Unnamed: 0_level_0,Sales Amount,Sales Commission,Amount Billed,Amount Paid,Outstanding Balance,Supply - Incoming,Supply - Outgoing,Supply - On-Hand,HR Incidents
Month,Unnamed: 1_level_1,Unnamed: 2_level_1,Unnamed: 3_level_1,Unnamed: 4_level_1,Unnamed: 5_level_1,Unnamed: 6_level_1,Unnamed: 7_level_1,Unnamed: 8_level_1,Unnamed: 9_level_1
March,125625,18843.75,82912,69587,13325,1400,1225,150,7
April,92575,13886.25,61100,59800,1300,1200,1150,325,8
May,73250,10987.5,48345,45980,2365,1075,1225,375,11


In [33]:
# Create a 'Total' row
summary_df.loc["Total"] = summary_df.sum()

In [34]:
# Reset the index
summary_df.reset_index(inplace=True)

In [35]:
# Now let's preview our data
summary_df.head()

Unnamed: 0,Month,Sales Amount,Sales Commission,Amount Billed,Amount Paid,Outstanding Balance,Supply - Incoming,Supply - Outgoing,Supply - On-Hand,HR Incidents
0,March,125625.0,18843.75,82912.0,69587.0,13325.0,1400.0,1225.0,150.0,7.0
1,April,92575.0,13886.25,61100.0,59800.0,1300.0,1200.0,1150.0,325.0,8.0
2,May,73250.0,10987.5,48345.0,45980.0,2365.0,1075.0,1225.0,375.0,11.0
3,Total,291450.0,43717.5,192357.0,175367.0,16990.0,3675.0,3600.0,850.0,26.0


### Writing to Excel
Most of this should look familiar.  We're going to write our DataFrame to Excel like we've done in the past, with a few minor changes.  What's really new is we're going to add in some custom header text above the DataFrame and add in a simple bar chart.
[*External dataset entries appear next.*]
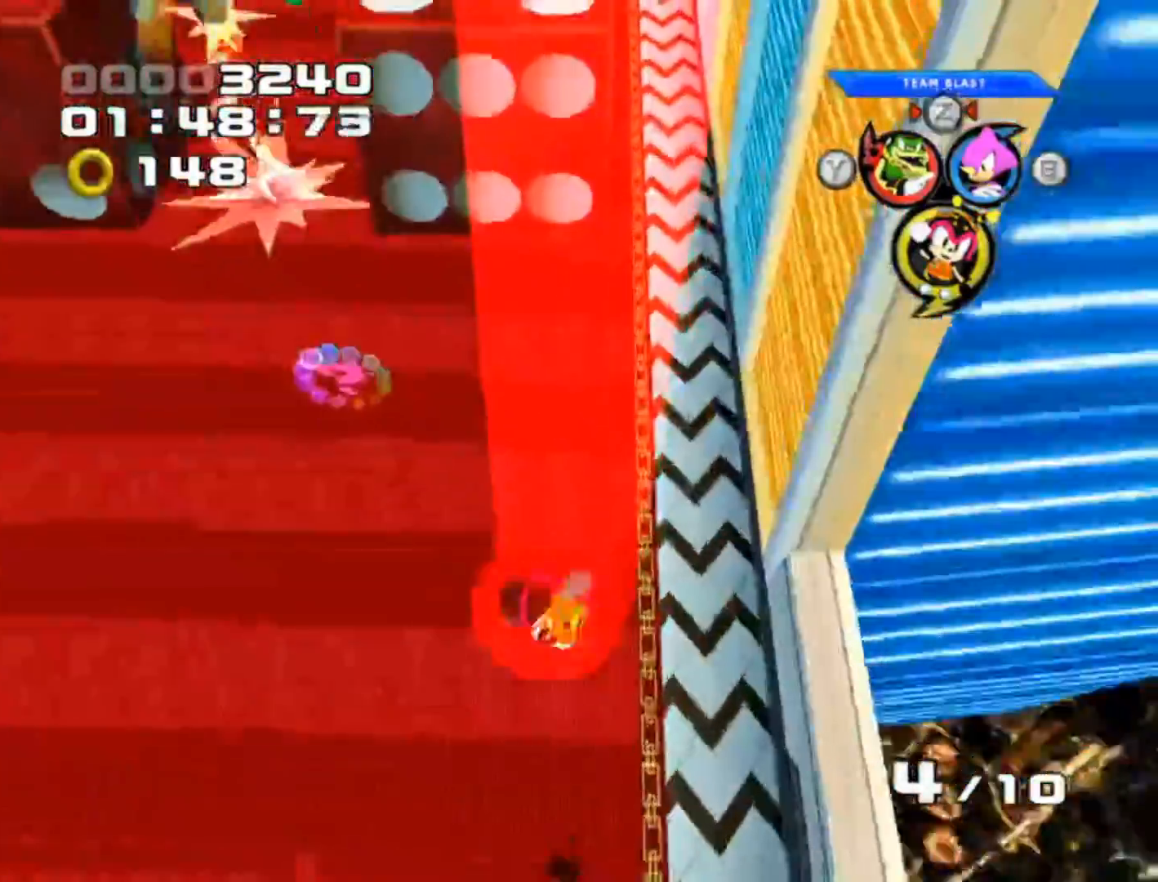
{"buttons": [], "left_stick": "center", "events": []}
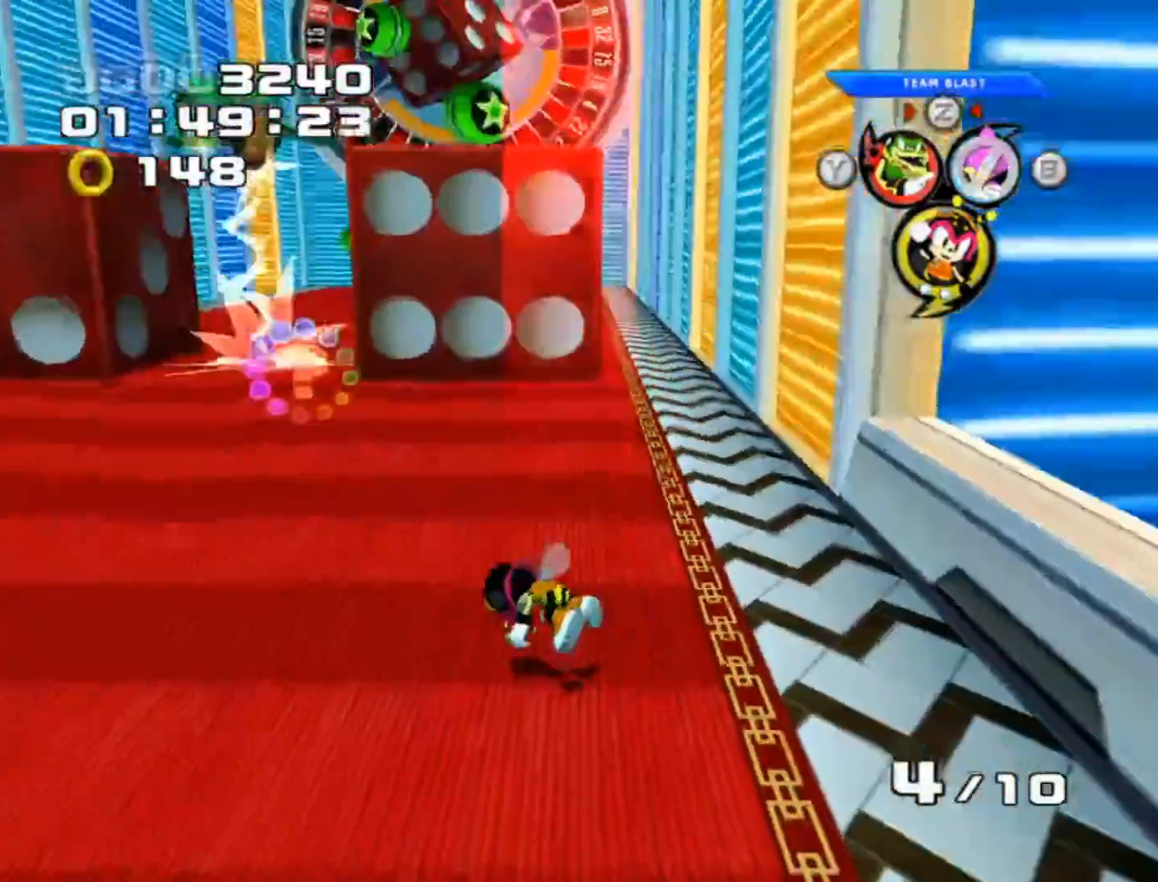
{"buttons": [], "left_stick": "center", "events": []}
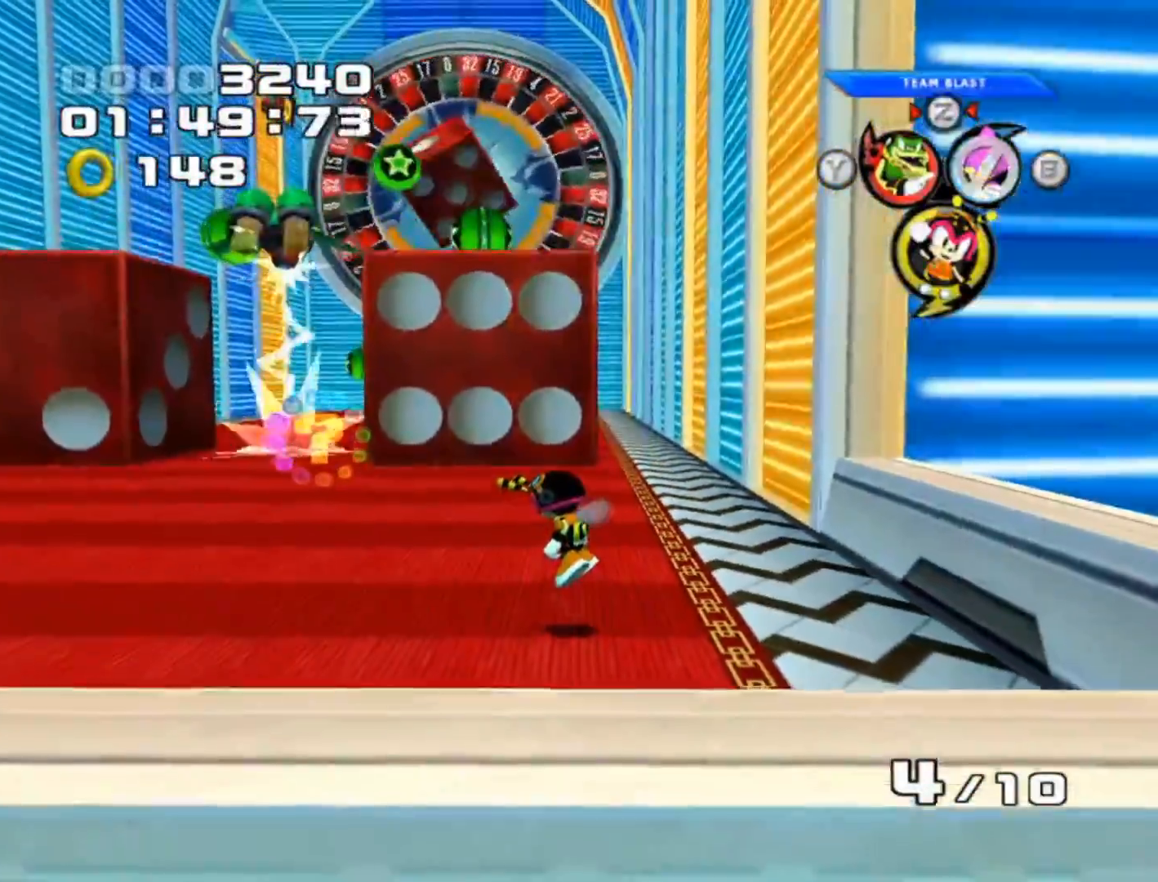
{"buttons": [], "left_stick": "left", "events": [[250, "left_stick", "left"]]}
#### Define the Output File:

In [36]:
output_file = os.path.join('..', 'data', 'Quarterly Report.xlsx')
writer = pd.ExcelWriter(output_file, engine='xlsxwriter')
workbook = writer.book

#### Define the formats:
* We have a couple of new formats: `title_format` and `subheader_format`.  By now you should be familiar with how these are put together. 

In [37]:
# Define the format for our header:
title_format = workbook.add_format({
    'bold': True, 
    'align': 'center', 
    'valign': 'top',
    'fg_color': '#4472C1',
    'font_color': 'white',
    'font_size': 16,
})

header_format = workbook.add_format({
    'bold': True,
    'align': 'center',
    'valign': 'top',
    'fg_color': '#4472C1',
    'font_color': 'white',
    'font_size': 12,
})

# Define the subheader format:
subheader_format = workbook.add_format({
            'bold': False,
            'align': 'center',
            'valign': 'top',
            'fg_color': '#8EA9DB',
            'font_color': 'black',
            'text_wrap': 1,
            'border': 1})

# Define the format for our numbers:
number_format = workbook.add_format({'num_format': '#,##0'})
accounting_format = workbook.add_format({'num_format': '$#,##0'})

#### Define our Worksheet and Write to Excel
* Notice we've added `startrow=3` and `header=False` as arguments here.
* We're doing this to leave room for the extra text we will add to the top of the worksheet later.

In [38]:
sheet = 'Summary'
summary_df.to_excel(writer, sheet_name=sheet, startrow=3, index=False, header=False)

In [39]:
worksheet = writer.sheets[sheet]

In [40]:
for col_num, value in enumerate(summary_df.columns.values):
    worksheet.write(2, col_num, value, header_format)

#### Column Formatting:
* In the past we've had to manually figure out which Excel column belonged to which DataFrame Column.
* The method I use below gets us the column number for our columns using Python's build-in .index() method on our column list.

In [41]:
# Get the column number for month
month_column = list(summary_df.columns).index('Month')

# Get the column numbers for accounting columns
accounting_start = list(summary_df.columns).index('Sales Amount')
accounting_end = list(summary_df.columns).index('Outstanding Balance')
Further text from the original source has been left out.